Granted, if you’re rational and moral by a reasonable standard, you won’t want to lie about something as Brian Williams did. It wouldn’t even tempt you, because you don’t want to be admired or respected based on falsehoods. That’s because reality trumps people’s perceptions of you, and people’s perceptions of you are meaningless if based on falsehood.

But if you don’t adhere to any standard in particular, then what’s to be your incentive when the larger culture excuses or minimizes such deceit, even in our highest-level leaders? From the point-of-view of a liar, can you blame them for acting the way they do?

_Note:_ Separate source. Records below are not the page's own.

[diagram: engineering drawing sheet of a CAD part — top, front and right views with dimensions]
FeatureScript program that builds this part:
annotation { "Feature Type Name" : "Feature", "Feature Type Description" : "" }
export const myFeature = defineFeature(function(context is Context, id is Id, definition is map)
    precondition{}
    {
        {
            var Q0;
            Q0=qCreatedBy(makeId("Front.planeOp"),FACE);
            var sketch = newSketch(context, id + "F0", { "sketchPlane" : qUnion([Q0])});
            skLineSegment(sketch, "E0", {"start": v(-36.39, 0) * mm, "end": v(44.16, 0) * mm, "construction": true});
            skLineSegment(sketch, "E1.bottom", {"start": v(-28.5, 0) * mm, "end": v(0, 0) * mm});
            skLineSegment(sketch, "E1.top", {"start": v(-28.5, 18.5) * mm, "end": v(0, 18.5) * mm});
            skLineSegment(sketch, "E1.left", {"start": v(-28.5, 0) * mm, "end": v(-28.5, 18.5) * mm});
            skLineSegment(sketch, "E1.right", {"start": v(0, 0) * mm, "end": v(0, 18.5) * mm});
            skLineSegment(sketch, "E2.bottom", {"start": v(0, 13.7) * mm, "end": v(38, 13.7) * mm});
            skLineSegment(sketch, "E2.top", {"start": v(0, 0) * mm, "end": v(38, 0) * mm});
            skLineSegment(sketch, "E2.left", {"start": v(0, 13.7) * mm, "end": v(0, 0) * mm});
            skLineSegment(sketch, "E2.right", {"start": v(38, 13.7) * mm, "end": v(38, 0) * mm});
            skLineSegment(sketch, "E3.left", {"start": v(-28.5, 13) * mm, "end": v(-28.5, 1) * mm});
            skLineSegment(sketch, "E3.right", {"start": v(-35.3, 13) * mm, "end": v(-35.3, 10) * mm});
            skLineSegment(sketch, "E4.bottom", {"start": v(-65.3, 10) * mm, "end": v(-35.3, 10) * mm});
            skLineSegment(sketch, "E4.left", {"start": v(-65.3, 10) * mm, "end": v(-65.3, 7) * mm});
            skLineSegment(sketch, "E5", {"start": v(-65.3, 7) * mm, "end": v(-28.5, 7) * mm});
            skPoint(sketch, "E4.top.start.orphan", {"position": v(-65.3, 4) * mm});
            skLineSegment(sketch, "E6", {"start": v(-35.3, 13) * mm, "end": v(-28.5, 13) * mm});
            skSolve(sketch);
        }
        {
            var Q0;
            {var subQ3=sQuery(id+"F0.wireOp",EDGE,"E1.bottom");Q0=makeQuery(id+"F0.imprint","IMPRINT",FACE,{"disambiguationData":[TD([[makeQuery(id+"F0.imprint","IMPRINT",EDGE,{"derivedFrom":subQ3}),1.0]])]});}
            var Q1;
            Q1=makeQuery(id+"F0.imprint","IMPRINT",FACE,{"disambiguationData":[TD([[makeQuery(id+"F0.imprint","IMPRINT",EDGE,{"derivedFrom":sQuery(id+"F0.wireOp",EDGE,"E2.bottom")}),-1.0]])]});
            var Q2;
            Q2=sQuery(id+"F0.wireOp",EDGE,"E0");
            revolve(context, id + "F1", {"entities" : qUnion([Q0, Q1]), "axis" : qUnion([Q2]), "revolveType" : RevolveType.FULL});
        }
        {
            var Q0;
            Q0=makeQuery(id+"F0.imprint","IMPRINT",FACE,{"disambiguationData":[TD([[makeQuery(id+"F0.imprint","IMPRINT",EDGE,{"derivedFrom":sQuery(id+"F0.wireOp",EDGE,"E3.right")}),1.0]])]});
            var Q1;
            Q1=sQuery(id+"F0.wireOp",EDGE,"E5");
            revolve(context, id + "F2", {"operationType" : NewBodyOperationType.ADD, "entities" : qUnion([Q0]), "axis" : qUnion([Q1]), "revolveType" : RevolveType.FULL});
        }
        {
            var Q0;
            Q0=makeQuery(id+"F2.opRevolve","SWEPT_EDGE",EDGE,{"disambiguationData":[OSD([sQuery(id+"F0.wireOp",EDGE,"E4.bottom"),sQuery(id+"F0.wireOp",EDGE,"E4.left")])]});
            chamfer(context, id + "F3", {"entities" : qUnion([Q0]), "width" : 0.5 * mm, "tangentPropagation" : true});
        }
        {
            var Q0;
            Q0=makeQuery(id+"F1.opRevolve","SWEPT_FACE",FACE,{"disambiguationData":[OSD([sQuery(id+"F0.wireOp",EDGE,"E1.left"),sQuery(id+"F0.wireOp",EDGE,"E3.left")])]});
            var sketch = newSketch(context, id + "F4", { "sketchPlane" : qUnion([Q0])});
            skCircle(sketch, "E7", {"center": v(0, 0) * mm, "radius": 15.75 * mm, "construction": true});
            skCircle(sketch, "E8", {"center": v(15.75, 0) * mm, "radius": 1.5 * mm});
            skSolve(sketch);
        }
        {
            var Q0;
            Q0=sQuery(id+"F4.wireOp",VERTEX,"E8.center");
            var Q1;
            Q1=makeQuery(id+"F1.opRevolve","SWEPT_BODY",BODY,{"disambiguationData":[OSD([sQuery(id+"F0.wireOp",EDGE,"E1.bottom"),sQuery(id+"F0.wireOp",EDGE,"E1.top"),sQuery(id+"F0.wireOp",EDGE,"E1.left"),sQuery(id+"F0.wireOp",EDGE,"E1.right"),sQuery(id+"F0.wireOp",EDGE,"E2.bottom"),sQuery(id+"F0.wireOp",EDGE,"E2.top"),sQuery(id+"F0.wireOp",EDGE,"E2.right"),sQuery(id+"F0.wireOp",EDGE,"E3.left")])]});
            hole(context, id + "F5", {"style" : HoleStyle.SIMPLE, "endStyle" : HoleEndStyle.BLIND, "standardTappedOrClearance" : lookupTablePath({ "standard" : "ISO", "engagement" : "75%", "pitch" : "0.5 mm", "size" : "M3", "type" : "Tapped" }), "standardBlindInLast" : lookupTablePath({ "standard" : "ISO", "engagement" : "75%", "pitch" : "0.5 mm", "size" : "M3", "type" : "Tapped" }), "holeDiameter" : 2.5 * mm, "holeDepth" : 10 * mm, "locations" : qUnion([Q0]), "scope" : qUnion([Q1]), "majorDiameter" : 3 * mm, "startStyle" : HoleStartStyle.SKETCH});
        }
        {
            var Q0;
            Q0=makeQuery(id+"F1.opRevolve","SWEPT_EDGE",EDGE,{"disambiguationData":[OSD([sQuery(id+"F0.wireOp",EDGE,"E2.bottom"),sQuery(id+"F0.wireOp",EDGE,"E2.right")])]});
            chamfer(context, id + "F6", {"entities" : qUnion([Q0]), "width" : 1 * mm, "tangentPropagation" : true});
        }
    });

People forget that news anchors are paid professionals. In a sense, they’re merely actors, rather highly paid ones given the scope of the acting they’re asked to do.

If an anchorperson seems reasonable and truthful in conveying various news stories and news events to you, then he’s doing his job well. But if he begins to say things that are outright lies — from his own mouth, not merely from the biases or other errors of those writing his scripts — then, in a healthy work and cultural environment, he’d be roundly condemned if not immediately fired.

I’ll be surprised if any of that happens. How long before Williams writes his book, makes his excuses on various talk shows serving as (bad) psychotherapy sessions, and ultimately rises to a level of success he never would have seen without this scandal?

It might not play out this way; but if it does not, it will be unprecedented in contemporary society. We don’t live in a culture dominated by critical thinking. A critical thinker looks at the impossibly blatant evasions, self-refutations and contradictions in what Williams is claiming here. “Well, I recalled all those very specific details incorrectly because my mind was foggy from all the stress and wear and tear of time.”

But wait a minute. If you’re really stressed out when something happens, you don’t remember specific details like he claimed in the first place, do you? And he reportedly gave these same details to people back in 2005, or soon after the events allegedly happened in 2003. If the passage of 12 years can explain and excuse totally mis-remembering very specific details, then how do you explain mis-remembering them soon after the event actually happened? Or is there some other explanation?

These are the sorts of questions Brian Williams – a man all too representative of our rotten news and political institutions nowadays – is counting on people never to ask or consider. And he’s probably right.

In a lot of people’s minds, a reasonable sounding, well-groomed and smooth-talking person talking about significant matters cannot be a liar or a fraud. They fall for the fluff. They will simply refuse to believe it, because it’s easier to believe what your (unreasoning) senses seem to tell you than engage in a few moments of thought that reveal the actual objective truth: This man is just a plain old liar.